Critical Care Medicine-Neurologic Disorders>>>>>Increased Intracranial Pressure
Question 3#

An 18-year-old male is brought in to the emergency department after a motor vehicle crash. He was on a motorcycle and was found 30 feet away from his vehicle in unconscious state without a helmet. He has noted trauma to his left forearm, active bleeding from the left posterior portion of his scalp. He was intubated in the field with EMS. On arrival he is tachycardic (heart rate 120s), blood pressure 110/62. He was recently paralyzed for intubation and does not have twitches present on train of four testing. A head CT is completed which demonstrates a large left-sided subdural hematoma with 6 mm midline shift. In the interval, as neurosurgery team is taking the patient to the OR, hyperventilation is started to decrease cerebral edema.

How does hyperventilation decrease intracranial pressure?
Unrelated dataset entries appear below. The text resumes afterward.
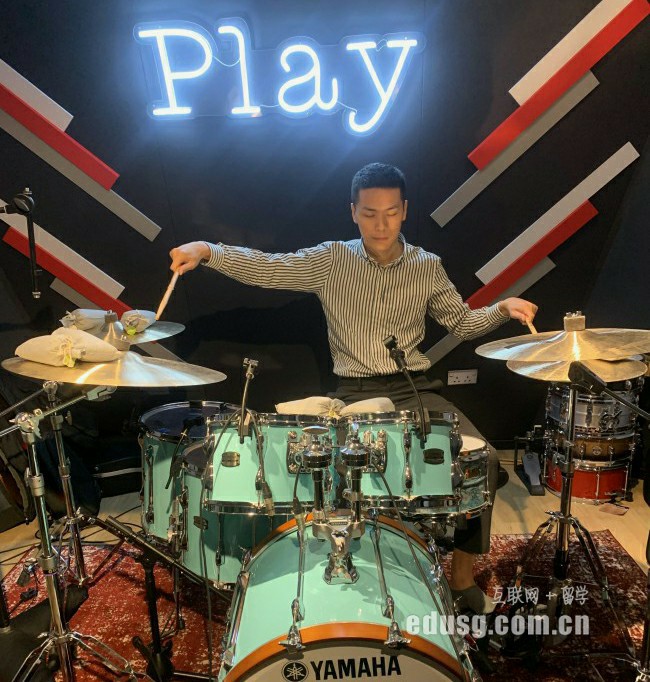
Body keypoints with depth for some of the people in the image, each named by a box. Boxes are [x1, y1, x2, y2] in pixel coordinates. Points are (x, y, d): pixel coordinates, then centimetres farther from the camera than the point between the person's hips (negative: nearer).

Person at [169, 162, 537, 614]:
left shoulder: (427, 267, 5)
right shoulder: (330, 261, -1)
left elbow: (462, 323, 14)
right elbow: (265, 268, -9)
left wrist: (503, 309, -5)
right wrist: (207, 250, -24)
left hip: (414, 389, 2)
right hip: (355, 393, -1)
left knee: (483, 459, -17)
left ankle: (463, 578, 4)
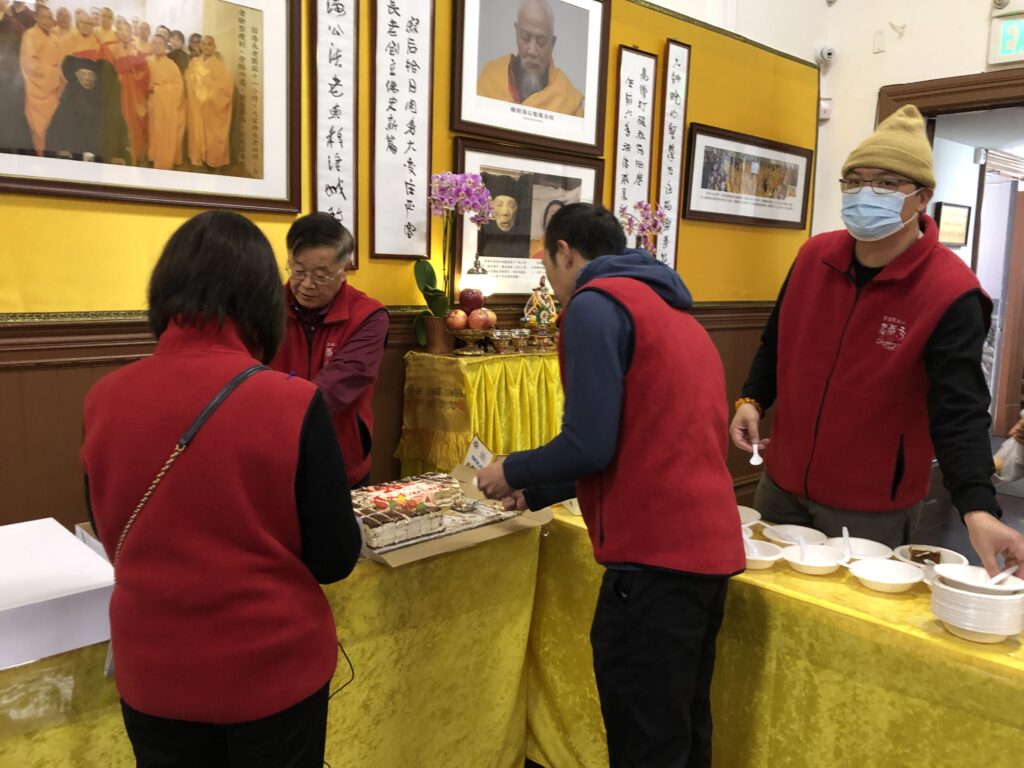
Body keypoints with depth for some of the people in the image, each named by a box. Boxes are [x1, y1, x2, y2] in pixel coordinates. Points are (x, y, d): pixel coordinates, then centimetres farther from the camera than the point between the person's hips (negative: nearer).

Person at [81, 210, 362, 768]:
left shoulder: (103, 400, -11)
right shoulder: (292, 403, -22)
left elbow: (109, 536, 6)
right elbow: (335, 559, -12)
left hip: (151, 670, 3)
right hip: (274, 668, -2)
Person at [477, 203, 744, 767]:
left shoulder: (595, 302, -7)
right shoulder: (673, 312, 21)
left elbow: (591, 445, -16)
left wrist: (512, 472, 3)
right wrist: (536, 492, 28)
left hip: (656, 554, -9)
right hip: (709, 547, 9)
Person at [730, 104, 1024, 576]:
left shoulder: (950, 292, -17)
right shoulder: (814, 255, -2)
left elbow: (960, 412, -24)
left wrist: (978, 509, -36)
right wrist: (752, 399, -3)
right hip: (783, 485, 5)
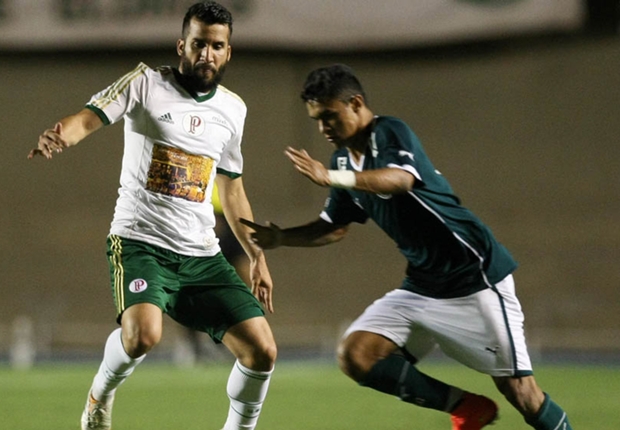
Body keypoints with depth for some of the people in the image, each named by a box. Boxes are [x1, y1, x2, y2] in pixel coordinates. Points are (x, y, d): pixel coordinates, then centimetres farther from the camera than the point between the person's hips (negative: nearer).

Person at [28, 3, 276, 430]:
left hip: (202, 254, 5)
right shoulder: (146, 84, -3)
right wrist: (59, 135, -40)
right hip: (141, 243, -5)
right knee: (143, 334, -31)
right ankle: (101, 394, 1)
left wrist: (257, 255, 22)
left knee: (262, 350, -5)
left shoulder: (233, 108, 12)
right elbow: (88, 117, -16)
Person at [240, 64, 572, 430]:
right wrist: (280, 238, 4)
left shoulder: (391, 133, -14)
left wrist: (332, 178, -49)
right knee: (355, 355, -10)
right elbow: (334, 227, 20)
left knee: (520, 391, -10)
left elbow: (400, 179, -36)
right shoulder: (345, 160, 11)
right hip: (421, 286, 8)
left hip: (473, 274, -8)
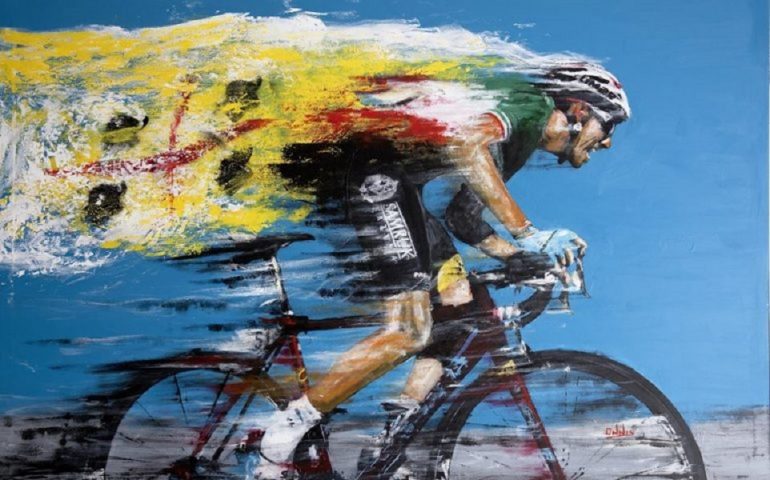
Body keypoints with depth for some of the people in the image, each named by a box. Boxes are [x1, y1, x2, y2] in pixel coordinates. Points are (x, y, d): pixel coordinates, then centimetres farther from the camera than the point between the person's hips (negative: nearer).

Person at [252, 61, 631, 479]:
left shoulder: (516, 140, 25)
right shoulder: (533, 103, -4)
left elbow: (461, 217, 23)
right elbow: (465, 142, -25)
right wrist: (527, 232, -24)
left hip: (399, 181, 11)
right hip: (378, 168, -11)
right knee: (409, 332, -15)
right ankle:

a. Change in CSF pH results in constriction of vascular smooth muscle
b. Change in intracranial blood pH results in constriction of vascular smooth muscle
c. Change in CSF pH results in electrical quiescence of neurons, decreased metabolic demand, and decreased cerebral blood flow
d. Change in pCO2 sensed by carotid body chemoreceptors results in vasoconstriction
e. A drop in pCO2 leads to a large osmotic gradient and worsening interstitial edema

Correct Answer is D


Correct Answer: D

The intracranial pressure is influenced by pCO2 . A rise in pCO2 will result in brain blood vessel dilatation and then increase in the cerebral blood volume. In contrast, when the pCO2 drops, the blood vessel diameter decreases and results in decreased cerebral blood volume. Although hypocarbic strategy promotes transient decrease in ICP and considered one of the effective intracranial hypertension temporizing measures, hyperventilation carries a serious risk of significant reduction in cerebral blood flow (CBF) and cerebral ischemia. In addition, studies showed prolonged hypocapnia can lead to rebound ICP. For this reason the Brain Trauma Foundation changed recently their 2017 guidelines about hyperventilation and stated that “prolonged prophylactic hyperventilation with partial pressure of carbon dioxide in arterial blood (PaCO2 ) of 25 mm Hg or less is not recommended” (Level IIB).

The change in cerebral blood flow is independent of the pH as there is no change with metabolic acidosis and alkalosis. There is rapid CO2 equilibration between the arterial blood and CSF, and the change in pH of the CSF acts directly in the vasculature resulting in relaxation or contraction. 


  1. Souter MJ, Lam AM. Neurocritical Care. In: Miller RD, Erickssno LI, Fleisher L, Wiener-Kroonish JP, et al. eds. Miller’s Anesthesia. 7th ed. Philadephia PA: Churchill Livingstone;2009:2899-2921.
  2. Sato M, Pawlik G, Heiss WD. Comparative studies of regional CNS blood flow autogregulation and responses to CO2 in the cat. Effexts of altering aterial blood pressure and PaCO2 on rCBF of cerebrum, cerebellum and spinal cord. Stroke. 1984;15:91-97.
  3. Schieve JF, Wilson WP. The changes in cerebral vascular resistance of man in experimental alkalosis and acidosis. J Clin Invest. 1953;32:33.
  4. Muizelaar JP, Marmarou A, Ward JD, et al. Adverse effects of prolonged hyperventilation in patients with severe head injury: a randompized clinical trial. J Neurosurg. 1991;75:731-739.
  5. Kinoshita K. Traumatic brain injury: pathophysiology for neurocritical care. J Intensive Care. 2016;v4;29.
  6. Yoon SH, Zuccarello M, Rapoport RM. pCO2 and pH regulation of cerebral blood flow. Front Physiol. 2012;3:265.
  7. Carney N, Totten AM, O’Reilly C, et al. Guidelines for the management of severe traumatic brain injury, fourth edition. Neurosurgery. 2017;80:6-15.